Question

How do you solve $2{{x}^{2}}=242$ ?

Answer 1

Hint: In this question, we have to find the value of x. Thus, we will apply the algebraic identity to get the solution. We start solving this problem by dividing 2 on both sides in the above equation and then we will subtract 121 on both sides. After the necessary calculations, we will apply the algebraic identity $(a+b)(a-b)={{a}^{2}}-{{b}^{2}}$ on the left-hand side of the equation. Thus, we get two equations and solve them separately, to get the required result for the solution.
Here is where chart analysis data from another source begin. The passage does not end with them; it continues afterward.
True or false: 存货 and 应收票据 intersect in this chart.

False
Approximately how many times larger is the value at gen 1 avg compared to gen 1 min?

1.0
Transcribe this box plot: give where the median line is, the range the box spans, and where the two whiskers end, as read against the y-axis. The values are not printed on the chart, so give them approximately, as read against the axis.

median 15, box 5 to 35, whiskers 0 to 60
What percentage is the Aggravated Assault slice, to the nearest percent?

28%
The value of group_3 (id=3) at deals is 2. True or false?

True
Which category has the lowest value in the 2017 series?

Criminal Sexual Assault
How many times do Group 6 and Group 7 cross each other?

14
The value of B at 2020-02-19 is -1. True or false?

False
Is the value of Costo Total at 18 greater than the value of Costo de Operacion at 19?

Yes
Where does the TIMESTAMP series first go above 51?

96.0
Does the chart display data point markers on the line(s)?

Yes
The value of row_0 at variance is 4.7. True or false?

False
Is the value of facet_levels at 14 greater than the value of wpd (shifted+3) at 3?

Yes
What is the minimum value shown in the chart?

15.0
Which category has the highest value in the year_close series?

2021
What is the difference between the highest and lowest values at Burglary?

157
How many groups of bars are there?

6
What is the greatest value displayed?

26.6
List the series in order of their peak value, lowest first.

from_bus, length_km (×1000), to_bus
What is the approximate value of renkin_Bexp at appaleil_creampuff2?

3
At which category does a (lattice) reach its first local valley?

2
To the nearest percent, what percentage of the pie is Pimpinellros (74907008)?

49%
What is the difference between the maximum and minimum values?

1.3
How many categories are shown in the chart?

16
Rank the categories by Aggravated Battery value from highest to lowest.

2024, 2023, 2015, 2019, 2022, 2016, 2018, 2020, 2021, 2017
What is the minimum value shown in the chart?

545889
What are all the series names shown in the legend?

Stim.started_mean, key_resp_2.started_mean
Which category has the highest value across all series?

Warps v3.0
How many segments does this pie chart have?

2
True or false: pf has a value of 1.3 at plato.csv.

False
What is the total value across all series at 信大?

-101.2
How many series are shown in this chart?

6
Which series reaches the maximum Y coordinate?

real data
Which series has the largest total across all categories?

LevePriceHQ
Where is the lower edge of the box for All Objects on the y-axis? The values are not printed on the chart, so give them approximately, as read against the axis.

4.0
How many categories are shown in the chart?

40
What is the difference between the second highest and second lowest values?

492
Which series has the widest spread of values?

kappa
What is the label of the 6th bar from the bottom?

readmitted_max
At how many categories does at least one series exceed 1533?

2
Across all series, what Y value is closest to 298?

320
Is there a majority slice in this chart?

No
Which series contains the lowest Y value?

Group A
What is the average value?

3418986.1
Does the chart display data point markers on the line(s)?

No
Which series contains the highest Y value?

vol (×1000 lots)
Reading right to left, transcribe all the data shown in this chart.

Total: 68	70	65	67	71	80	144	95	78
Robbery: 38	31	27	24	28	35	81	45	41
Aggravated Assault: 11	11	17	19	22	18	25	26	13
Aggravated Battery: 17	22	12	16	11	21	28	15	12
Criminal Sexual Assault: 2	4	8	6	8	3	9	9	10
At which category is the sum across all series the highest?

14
Complete step by step solution:
According to the question, we have to find the value of x.
Thus, we will apply the basic mathematical rules and the algebraic identity to get the solution.
The equation given to us is $2{{x}^{2}}=242$ ---------- (1)
First, we will divide 2 on both sides in equation (1), we get
$\Rightarrow \dfrac{2}{2}{{x}^{2}}=\dfrac{242}{2}$
On further simplification, we get
$\Rightarrow {{x}^{2}}=121$
Now, we will subtract 121 on both sides in the above equation, we get
$\Rightarrow {{x}^{2}}-121=121-121$
As we know, the same terms with opposite signs cancel out each other, therefore we get
$\Rightarrow {{x}^{2}}-121=0$
Now, we will apply the algebraic identity $(a+b)(a-b)={{a}^{2}}-{{b}^{2}}$ on the left-hand side in the above equation, we get
$\Rightarrow (x-11)(x+11)=0$
Thus, we get two new separate equations, that is
$\Rightarrow x-11=0$ and --------- (2)
$\Rightarrow x+11=0$ ------ (3)
Now, we will first solve equation (2), which is
$\Rightarrow x-11=0$
So, we will add 11 on both sides in the above equation, we get
$\Rightarrow x-11+11=0+11$
As we know, the same terms with opposite signs cancel out each other, therefore we get
$\Rightarrow x=11$
Now, we will first solve equation (3), which is
$\Rightarrow x+11=0$
So, we will subtract 11 on both sides in the above equation, we get
$\Rightarrow x+11-11=0-11$
As we know, the same terms with opposite signs cancel out each other, therefore we get
$\Rightarrow x=-11$

Therefore, for the equation $2{{x}^{2}}=242$, the value of x is equal to 11, -11.

Note: While solving this problem, do mention all the steps properly to avoid confusion and mathematical errors. One of the alternative methods to solve this problem is first to subtract 242 and then divide 2 on both sides in the equation. Then, we will apply the algebraic identity and make the necessary changes to get the solution.